We are beings dependent upon matters beyond any individual control, woven into the fabric of social, economic, and political worlds that shape and provide, that determine us and even occasionally succeed. When we unravel ourselves —often because the supporting structures and fact patterns fail to serve us— our lives can quickly devolve, our immediate worlds can become near-dire. When the net that we hoped would grab us or the roof meant to shelter us simply isn’t there, we become starkly aware of the consequences of individuation. 


Actions that address our most immediate needs— healthcare, education, concomitant violence, inequity, and isolation— addressing these situations demands seriousness, competence, and collective intentionality. Without the institutional structures and formats for collective response, however flawed, messy, and conflicted they may be, we will as a society collapse into mayhem. To subscribe to a governance of “personal freedom” above all other considerations risks the kind of isolation that throws us “into the wild” surrounded by everyone else doing as much. So we “need guns” to “protect our home and family” or we work ourselves into health crises because the alternative would prove even more desperate. Our problem is not wealth, not in America, it is how we have chosen wealthy and power over equity and more humanist values.

What prompts this morning’s tirade is more than a chance encounter with an old cowboy living out his years.  It is growing fact that Trump does indeed intend to run America not only like the criminal enterprise of his businesses but as a reality TV-show in which the principals required to manage and steer the ship of government are so fundamentally incompetent, unqualified, and corrupt that it becomes all too real.

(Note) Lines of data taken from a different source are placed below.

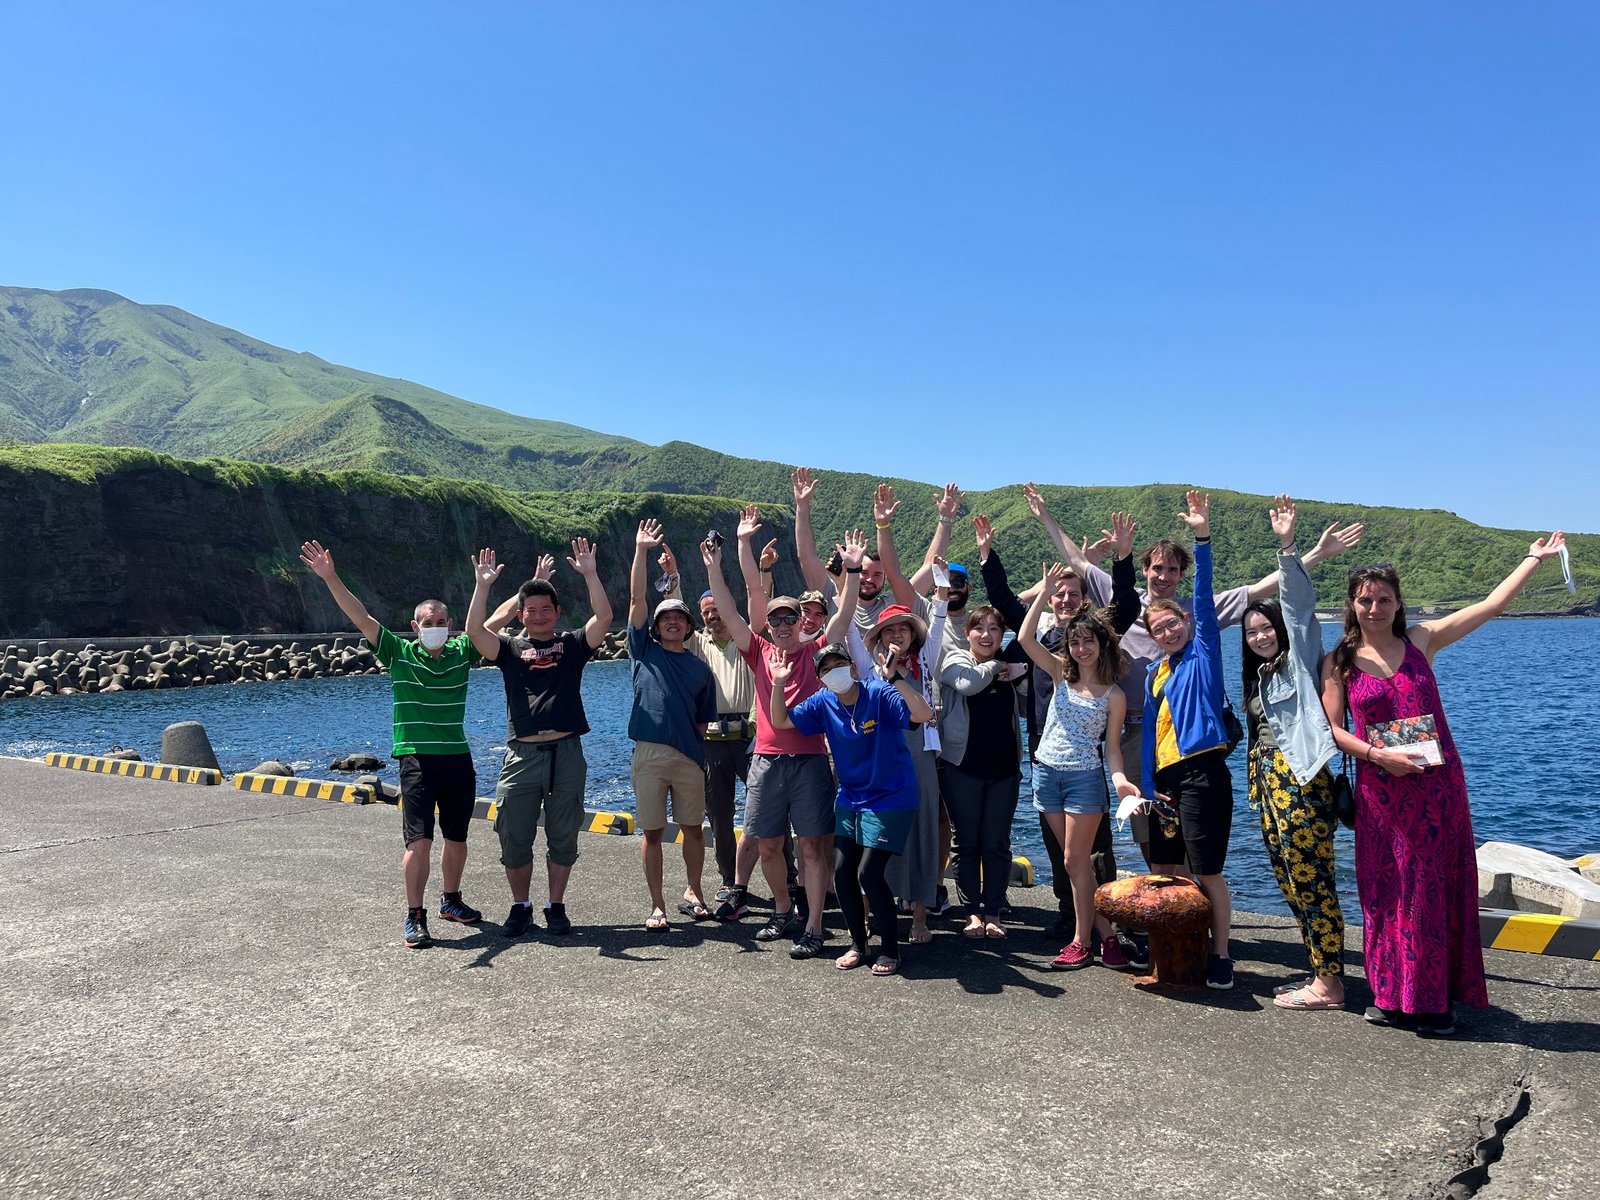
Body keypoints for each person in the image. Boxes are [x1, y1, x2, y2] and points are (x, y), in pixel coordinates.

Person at [1024, 482, 1362, 867]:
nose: (1163, 575)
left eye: (1171, 569)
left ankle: (1190, 907)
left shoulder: (1195, 612)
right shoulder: (1123, 601)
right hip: (1135, 730)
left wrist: (1315, 553)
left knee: (1190, 827)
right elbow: (1078, 561)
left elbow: (1258, 590)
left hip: (1185, 735)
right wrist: (1046, 516)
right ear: (1145, 570)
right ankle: (1164, 905)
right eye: (1156, 568)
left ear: (1181, 573)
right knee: (1148, 826)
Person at [1321, 530, 1567, 1036]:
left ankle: (1433, 1002)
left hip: (1436, 790)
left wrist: (1531, 560)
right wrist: (1379, 756)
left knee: (1432, 891)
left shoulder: (1422, 640)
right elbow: (1332, 731)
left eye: (1384, 599)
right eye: (1365, 599)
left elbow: (1492, 605)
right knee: (1387, 892)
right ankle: (1392, 996)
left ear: (1397, 603)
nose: (1374, 608)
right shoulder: (1339, 662)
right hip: (1382, 790)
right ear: (1351, 603)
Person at [299, 539, 507, 950]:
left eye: (443, 620)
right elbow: (361, 617)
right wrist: (330, 577)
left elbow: (496, 619)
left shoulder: (463, 650)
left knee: (458, 837)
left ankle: (451, 901)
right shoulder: (397, 653)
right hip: (416, 759)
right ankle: (415, 916)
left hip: (457, 759)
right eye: (430, 621)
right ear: (415, 626)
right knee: (419, 841)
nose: (437, 626)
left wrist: (512, 586)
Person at [974, 510, 1140, 935]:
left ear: (1084, 599)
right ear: (1049, 599)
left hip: (1086, 755)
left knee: (1095, 847)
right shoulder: (1047, 646)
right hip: (1044, 748)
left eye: (1072, 594)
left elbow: (1127, 605)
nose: (1064, 600)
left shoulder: (1098, 638)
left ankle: (1109, 923)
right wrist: (987, 554)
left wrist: (1123, 559)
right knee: (1057, 844)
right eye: (1058, 595)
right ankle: (1069, 914)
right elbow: (1007, 603)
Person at [701, 527, 864, 960]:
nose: (785, 624)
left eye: (792, 618)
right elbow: (732, 609)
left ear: (800, 623)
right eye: (777, 619)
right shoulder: (756, 650)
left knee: (812, 845)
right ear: (769, 626)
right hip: (767, 760)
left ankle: (813, 926)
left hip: (810, 761)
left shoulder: (815, 653)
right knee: (768, 843)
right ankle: (782, 909)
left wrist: (850, 569)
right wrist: (717, 566)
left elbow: (843, 616)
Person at [1244, 498, 1361, 1012]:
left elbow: (1297, 609)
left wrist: (1289, 548)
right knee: (1291, 878)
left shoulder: (1299, 663)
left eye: (1266, 627)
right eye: (1251, 632)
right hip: (1267, 782)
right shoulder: (1265, 675)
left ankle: (1331, 986)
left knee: (1312, 878)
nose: (1261, 636)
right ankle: (1321, 973)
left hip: (1300, 779)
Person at [465, 540, 613, 938]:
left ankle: (556, 905)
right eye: (531, 609)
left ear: (557, 613)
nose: (539, 614)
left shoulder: (572, 645)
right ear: (522, 614)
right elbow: (474, 631)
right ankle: (521, 905)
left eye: (547, 608)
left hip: (566, 752)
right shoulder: (510, 648)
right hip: (523, 754)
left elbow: (604, 616)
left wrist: (590, 574)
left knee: (563, 834)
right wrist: (482, 586)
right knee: (513, 834)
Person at [770, 641, 934, 976]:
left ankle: (890, 950)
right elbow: (781, 721)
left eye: (839, 665)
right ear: (821, 679)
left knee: (869, 873)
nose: (835, 673)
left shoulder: (878, 693)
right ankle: (859, 944)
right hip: (851, 798)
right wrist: (777, 683)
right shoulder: (822, 702)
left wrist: (896, 677)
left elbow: (923, 714)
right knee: (842, 872)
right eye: (826, 669)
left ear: (854, 668)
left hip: (891, 798)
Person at [1136, 491, 1243, 989]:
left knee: (1208, 869)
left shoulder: (1203, 653)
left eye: (1173, 623)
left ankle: (1220, 953)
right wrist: (1143, 784)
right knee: (1165, 865)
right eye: (1158, 628)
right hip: (1165, 782)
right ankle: (1175, 944)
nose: (1168, 631)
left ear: (1186, 624)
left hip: (1203, 774)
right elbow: (1147, 737)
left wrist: (1202, 536)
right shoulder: (1156, 672)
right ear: (1152, 635)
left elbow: (1204, 592)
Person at [1015, 562, 1137, 970]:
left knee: (1074, 862)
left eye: (1088, 641)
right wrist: (1042, 590)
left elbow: (1114, 751)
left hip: (1084, 780)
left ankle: (1080, 942)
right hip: (1045, 774)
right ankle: (1108, 939)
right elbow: (1024, 637)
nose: (1081, 648)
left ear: (1102, 644)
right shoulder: (1059, 672)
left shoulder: (1114, 695)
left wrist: (1119, 782)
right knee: (1077, 864)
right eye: (1074, 641)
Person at [626, 520, 719, 931]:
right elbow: (636, 599)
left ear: (688, 625)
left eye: (680, 618)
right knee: (651, 833)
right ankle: (657, 905)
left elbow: (702, 723)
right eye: (665, 618)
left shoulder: (700, 671)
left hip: (689, 756)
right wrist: (641, 552)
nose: (673, 622)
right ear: (656, 626)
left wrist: (693, 755)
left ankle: (694, 891)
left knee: (694, 831)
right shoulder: (642, 652)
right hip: (648, 753)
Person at [866, 578, 949, 945]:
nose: (897, 635)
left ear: (914, 635)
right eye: (889, 630)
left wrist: (942, 589)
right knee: (877, 834)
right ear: (880, 638)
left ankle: (919, 919)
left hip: (920, 755)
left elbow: (941, 619)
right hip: (881, 759)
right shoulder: (869, 669)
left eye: (903, 628)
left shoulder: (927, 660)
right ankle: (876, 915)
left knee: (923, 831)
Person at [937, 604, 1026, 938]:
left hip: (1004, 768)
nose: (987, 635)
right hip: (962, 767)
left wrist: (1020, 672)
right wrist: (999, 665)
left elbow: (1030, 699)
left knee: (997, 842)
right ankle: (972, 911)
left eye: (994, 628)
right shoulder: (956, 660)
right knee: (968, 842)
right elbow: (967, 684)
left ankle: (994, 911)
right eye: (979, 628)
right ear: (967, 633)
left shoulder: (1009, 669)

The elevation of Ronny Jackson to the VA —after 17 years of on-going war and immeasurable need— is particularly heartbreaking. Structural needs cannot be met by impulse or by “draining the swamp” because it is deemed a “deep state” conspiracy. How do we penetrate the hearts and minds of those who cannot seem to grasp the gravity of the situation we all face under this kind of impulse of governance?

One last point. I think there is a far deeper connection between Trumpism —the impulsive, inept reality TV survivalist game show that is him— and Ryan, McConnell, and their patrons. American “conservatism” believes that there should be as little government and governance as possible, no matter the cost to human lives. This is a guiding principle that not only serves their kleptocratic fetishes but one whose appeal takes us deeply into American individualism, the wild west, the idea that freedom is just being left alone. There should be no VA, or at best no government VA; there should be no public schools, or at least none that aren’t privately funded. In fact, there should be no money or resources spent that are “government” other than the military.

What else explains the cynical stupidity of their latest balanced budget amendment introduced this week, after their tax cut meant to redistribute wealth to their patrons? Their aim is to eliminate everything that is public —but their means of authoritarian control. Because “freedom.” From behind the dashboard, I see an America lost in a fog that can’t find home, even if it’s just a few hundred yards down the driveway. I hope those young people grow up to vote sooner than later. We need their voices and their commitment _now_.